Substitute ‘damn’ every time you’re inclined to write ‘very;’ your editor will delete it and the writing will be just as it should be. – Mark Twain
And, substitute “damn” also for any word that ends in “ly”. “Very” and those adverbs that I am in love with do NOTHING to strengthen my writing. If anything, they make it weaker. This is a battle I fight all the time, but I hope that I am at last beginning to win this war.

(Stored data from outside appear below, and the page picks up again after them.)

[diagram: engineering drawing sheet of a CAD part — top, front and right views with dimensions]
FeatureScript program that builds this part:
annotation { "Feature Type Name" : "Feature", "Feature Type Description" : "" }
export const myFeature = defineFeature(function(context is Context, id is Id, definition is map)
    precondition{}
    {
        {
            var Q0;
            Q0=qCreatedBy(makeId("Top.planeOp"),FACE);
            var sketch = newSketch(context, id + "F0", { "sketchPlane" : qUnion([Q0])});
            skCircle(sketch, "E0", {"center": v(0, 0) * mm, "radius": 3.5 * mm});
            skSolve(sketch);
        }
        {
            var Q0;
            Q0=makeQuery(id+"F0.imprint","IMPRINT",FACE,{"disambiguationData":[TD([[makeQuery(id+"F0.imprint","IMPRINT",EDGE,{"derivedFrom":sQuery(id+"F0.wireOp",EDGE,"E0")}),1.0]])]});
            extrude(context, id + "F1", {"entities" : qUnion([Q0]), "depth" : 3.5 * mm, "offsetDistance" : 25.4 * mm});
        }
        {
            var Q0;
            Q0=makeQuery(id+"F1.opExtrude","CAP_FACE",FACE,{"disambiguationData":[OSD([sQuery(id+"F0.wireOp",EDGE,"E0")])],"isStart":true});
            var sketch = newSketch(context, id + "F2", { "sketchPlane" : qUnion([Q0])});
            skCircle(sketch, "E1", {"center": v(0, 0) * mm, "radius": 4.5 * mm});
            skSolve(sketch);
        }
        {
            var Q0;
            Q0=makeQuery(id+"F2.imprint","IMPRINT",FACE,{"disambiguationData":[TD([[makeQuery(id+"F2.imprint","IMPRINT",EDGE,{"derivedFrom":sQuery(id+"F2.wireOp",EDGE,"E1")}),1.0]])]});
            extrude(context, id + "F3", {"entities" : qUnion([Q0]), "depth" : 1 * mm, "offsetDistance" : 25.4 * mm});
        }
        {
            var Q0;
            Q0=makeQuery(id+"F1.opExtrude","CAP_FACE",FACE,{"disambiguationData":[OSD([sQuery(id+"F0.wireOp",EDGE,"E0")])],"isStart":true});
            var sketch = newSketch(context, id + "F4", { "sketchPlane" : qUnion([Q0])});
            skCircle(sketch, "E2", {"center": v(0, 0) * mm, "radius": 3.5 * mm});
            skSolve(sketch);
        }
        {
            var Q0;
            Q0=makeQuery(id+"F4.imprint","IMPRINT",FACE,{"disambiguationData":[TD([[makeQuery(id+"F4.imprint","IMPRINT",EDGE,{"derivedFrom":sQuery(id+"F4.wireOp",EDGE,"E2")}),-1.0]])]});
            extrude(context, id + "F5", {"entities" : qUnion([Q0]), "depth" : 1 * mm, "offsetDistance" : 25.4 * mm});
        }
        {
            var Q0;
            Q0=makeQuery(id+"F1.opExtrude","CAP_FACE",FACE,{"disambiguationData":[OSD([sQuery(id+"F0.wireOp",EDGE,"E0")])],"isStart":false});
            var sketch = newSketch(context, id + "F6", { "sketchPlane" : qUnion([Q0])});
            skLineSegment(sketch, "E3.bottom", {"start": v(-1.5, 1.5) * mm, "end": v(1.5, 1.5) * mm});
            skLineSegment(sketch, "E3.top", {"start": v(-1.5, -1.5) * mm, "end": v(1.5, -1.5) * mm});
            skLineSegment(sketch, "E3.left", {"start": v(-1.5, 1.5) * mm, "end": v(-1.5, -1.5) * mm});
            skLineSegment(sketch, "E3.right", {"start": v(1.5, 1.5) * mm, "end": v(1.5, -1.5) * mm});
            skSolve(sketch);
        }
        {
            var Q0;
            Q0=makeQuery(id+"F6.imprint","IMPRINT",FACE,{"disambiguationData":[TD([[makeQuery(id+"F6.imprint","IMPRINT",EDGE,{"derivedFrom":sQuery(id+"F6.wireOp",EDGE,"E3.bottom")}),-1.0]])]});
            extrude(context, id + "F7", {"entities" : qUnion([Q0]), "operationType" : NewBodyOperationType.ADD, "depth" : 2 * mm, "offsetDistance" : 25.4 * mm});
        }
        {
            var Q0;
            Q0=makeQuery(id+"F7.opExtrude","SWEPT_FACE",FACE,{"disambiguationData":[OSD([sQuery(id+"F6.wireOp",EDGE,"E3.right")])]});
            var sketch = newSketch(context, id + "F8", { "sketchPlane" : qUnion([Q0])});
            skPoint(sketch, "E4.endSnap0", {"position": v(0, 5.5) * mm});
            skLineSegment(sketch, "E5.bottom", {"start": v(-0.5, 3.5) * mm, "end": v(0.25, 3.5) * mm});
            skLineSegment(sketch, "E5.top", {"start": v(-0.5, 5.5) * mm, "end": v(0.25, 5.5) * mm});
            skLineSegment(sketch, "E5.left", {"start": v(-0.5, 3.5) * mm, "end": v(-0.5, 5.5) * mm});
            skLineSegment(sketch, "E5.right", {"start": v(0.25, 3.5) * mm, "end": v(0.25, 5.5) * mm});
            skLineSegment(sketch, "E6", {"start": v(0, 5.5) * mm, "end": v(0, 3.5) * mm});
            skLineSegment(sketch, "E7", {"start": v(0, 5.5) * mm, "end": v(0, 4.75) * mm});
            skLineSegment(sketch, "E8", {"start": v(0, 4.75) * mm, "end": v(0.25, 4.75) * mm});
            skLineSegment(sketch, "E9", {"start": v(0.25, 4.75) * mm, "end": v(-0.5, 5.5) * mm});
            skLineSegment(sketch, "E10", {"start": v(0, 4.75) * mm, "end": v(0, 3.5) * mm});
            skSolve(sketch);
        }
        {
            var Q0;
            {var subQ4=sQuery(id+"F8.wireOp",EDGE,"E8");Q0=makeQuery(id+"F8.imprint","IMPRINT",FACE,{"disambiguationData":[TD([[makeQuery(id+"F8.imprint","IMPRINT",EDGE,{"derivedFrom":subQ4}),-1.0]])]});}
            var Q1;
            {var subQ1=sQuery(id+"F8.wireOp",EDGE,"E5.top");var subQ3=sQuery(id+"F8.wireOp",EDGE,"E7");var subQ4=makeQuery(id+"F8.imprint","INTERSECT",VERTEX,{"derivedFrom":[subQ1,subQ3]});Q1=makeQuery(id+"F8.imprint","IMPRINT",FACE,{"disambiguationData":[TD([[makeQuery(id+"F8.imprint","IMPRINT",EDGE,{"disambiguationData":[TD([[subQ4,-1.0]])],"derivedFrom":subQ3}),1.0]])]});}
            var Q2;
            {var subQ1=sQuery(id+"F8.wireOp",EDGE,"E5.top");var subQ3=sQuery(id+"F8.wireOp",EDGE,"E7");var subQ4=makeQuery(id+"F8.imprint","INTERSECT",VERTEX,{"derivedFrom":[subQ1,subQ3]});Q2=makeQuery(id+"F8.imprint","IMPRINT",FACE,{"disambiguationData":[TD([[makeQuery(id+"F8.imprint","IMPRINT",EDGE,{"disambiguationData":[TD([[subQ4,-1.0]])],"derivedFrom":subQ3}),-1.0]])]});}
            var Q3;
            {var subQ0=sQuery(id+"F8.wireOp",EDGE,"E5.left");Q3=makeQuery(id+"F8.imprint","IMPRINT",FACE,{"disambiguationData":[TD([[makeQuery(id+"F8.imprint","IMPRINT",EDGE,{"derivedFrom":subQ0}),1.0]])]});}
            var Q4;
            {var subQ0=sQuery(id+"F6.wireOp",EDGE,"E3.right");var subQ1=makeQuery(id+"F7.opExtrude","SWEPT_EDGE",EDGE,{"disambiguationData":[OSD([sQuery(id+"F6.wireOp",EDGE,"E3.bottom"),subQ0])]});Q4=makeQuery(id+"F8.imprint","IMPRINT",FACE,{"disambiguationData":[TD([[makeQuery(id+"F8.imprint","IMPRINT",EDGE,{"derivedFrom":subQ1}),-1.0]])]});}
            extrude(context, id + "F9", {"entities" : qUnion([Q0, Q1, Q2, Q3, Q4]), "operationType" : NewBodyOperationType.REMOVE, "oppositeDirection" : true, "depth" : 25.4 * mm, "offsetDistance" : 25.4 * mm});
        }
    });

Remember: when people tell you something’s wrong or doesn’t work for them, they are almost always right. When they tell you exactly what they think is wrong and how to fix it, they are almost always wrong. – Neil Gaiman
This one is almost self-explanatory. What works for one person, may not work for the next. I had this bit of sage advice given to me once regarding something like this. “If one person says that something in the scene isn’t working, consider the source. If two people tell you the same thing in a scene isn’t working, might want to think about changing it. If three or more people tell you that thing isn’t working, you have to fix it.” As the author, you’re the only one who knows what will work with your characters. You know them inside and out (or you’d better). You’re the only one who can resolve the problem.
And, last but not least: Write drunk, edit sober. – Ernest Hemingway
Hemingway knew the only way to turn off the internal editor for him was to drown the damn thing in alcohol. For me, shutting off the internal editor means putting in the ear buds, cranking up the volume, putting fingers to the keyboard, and just start writing. When I’m working on a rough draft, I don’t even like to go back and read everything I wrote the day before…or the hour before. I’ll read just a page or two, just enough to get back into the flow of things. Even though Capote said this of Kerouac’s On The Road: “That’s not writing, it’s typing” there is something to be said for just “typing.”
Stay drunk on the idea of writing. Approach the editing process cold, stone sober.